-- Page extract --

The Sensible Heel, The Hairdo, and The Real Pirate

I want to be a pirate for Halloween. I’ve already declared this earlier here, and I’m excited to see how the costume will actually turn out, but just out of curiosity, I clicked around to see what other people have come up with. The female pirate is a fascinating thing only because we don’t know whether she actually did or does exist. The feminist part of me likes to think she did.

But I don’t think she would have worn any of these outfits. See for yourself, in my Museum of Unlikely Ship Wenches.

Exhibit One: Once the men got over their connection of bad luck to women, which I think would have been easy, she would have been put to work. Thus, the headband thing is believable and the droopy shoulders on the blouse are believable. After all, a man’s shirt only fits a girl so well before it goes drooping in places. The corset is somewhat believable. She might have worn it as she got on board originally, underneath her dress; she then might have altered it or worn it differently to make the man’s shirt fit better and easier as she worked in the sun and the salt. She wouldn’t have worn it nearly as tight as it was designed for, of course.

The heels are completely impractical. So is the jewelry. The skirt is borderline impractical. Being a Renaissance girl, she would have picked up a pair of men’s slacks, but if none were to be had, well, women worked just as hard as men in skirts. I am debating the length, though. Is that long enough to withstand wind and men’s hands and being tumbled about on a water-blown deck? She probably didn’t want it floor-length, but I would have wanted it mid-calf, for practicality’s sake.

Exhibit Two: If she didn’t have the sword, everyone would be asking her what she’s dressed as. However, the color scheme is probably more historically realistic that the previous exhibit; the colors would have all faded to brown or off-white. This pirate girl is awfully vain, though. She hasn’t lost the stupid shoes either, and she’s got silk ribbons woven in her corset. She probably had silk ribbons when she came onto the

ship, but if I were her, I would have tucked them away in some cranny of the ship. Silk was valuable, as was gold. I’m debating on whether these girls are stupid or brilliant for wearing their share of the treasure around their neck. A good way to get instantly killed, either by a stray, snaggy rope or by a stray knife. And this girl’s hair? Way too clean

and brushed-out to be a real pirate. Of course, the lace would have ripped and become a pile of lint long before she became accepted by the crew. But when it’s the only thing you’ve got to wear…

Update: Here's What I Ended Up With. Yaaaargh.

-- Required work --
(1) In the pirate costume post, what skirt length would the writer have wanted for practicality's sake?
(2) Please reproduce the part of the pirate costume post between "But I don’t" and "for, of course.", inclusive.

-- Collected material --

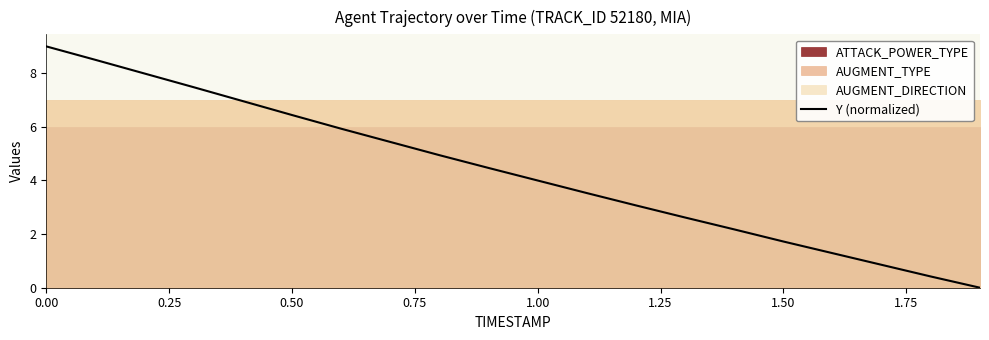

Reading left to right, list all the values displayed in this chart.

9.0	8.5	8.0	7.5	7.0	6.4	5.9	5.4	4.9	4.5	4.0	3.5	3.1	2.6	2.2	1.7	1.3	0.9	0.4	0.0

-- Numbered answers --
(1) Mid-calf.

(2)
But I don’t think she would have worn any of these outfits. See for yourself, in my Museum of Unlikely Ship Wenches.

Exhibit One: Once the men got over their connection of bad luck to women, which I think would have been easy, she would have been put to work. Thus, the headband thing is believable and the droopy shoulders on the blouse are believable. After all, a man’s shirt only fits a girl so well before it goes drooping in places. The corset is somewhat believable. She might have worn it as she got on board originally, underneath her dress; she then might have altered it or worn it differently to make the man’s shirt fit better and easier as she worked in the sun and the salt. She wouldn’t have worn it nearly as tight as it was designed for, of course.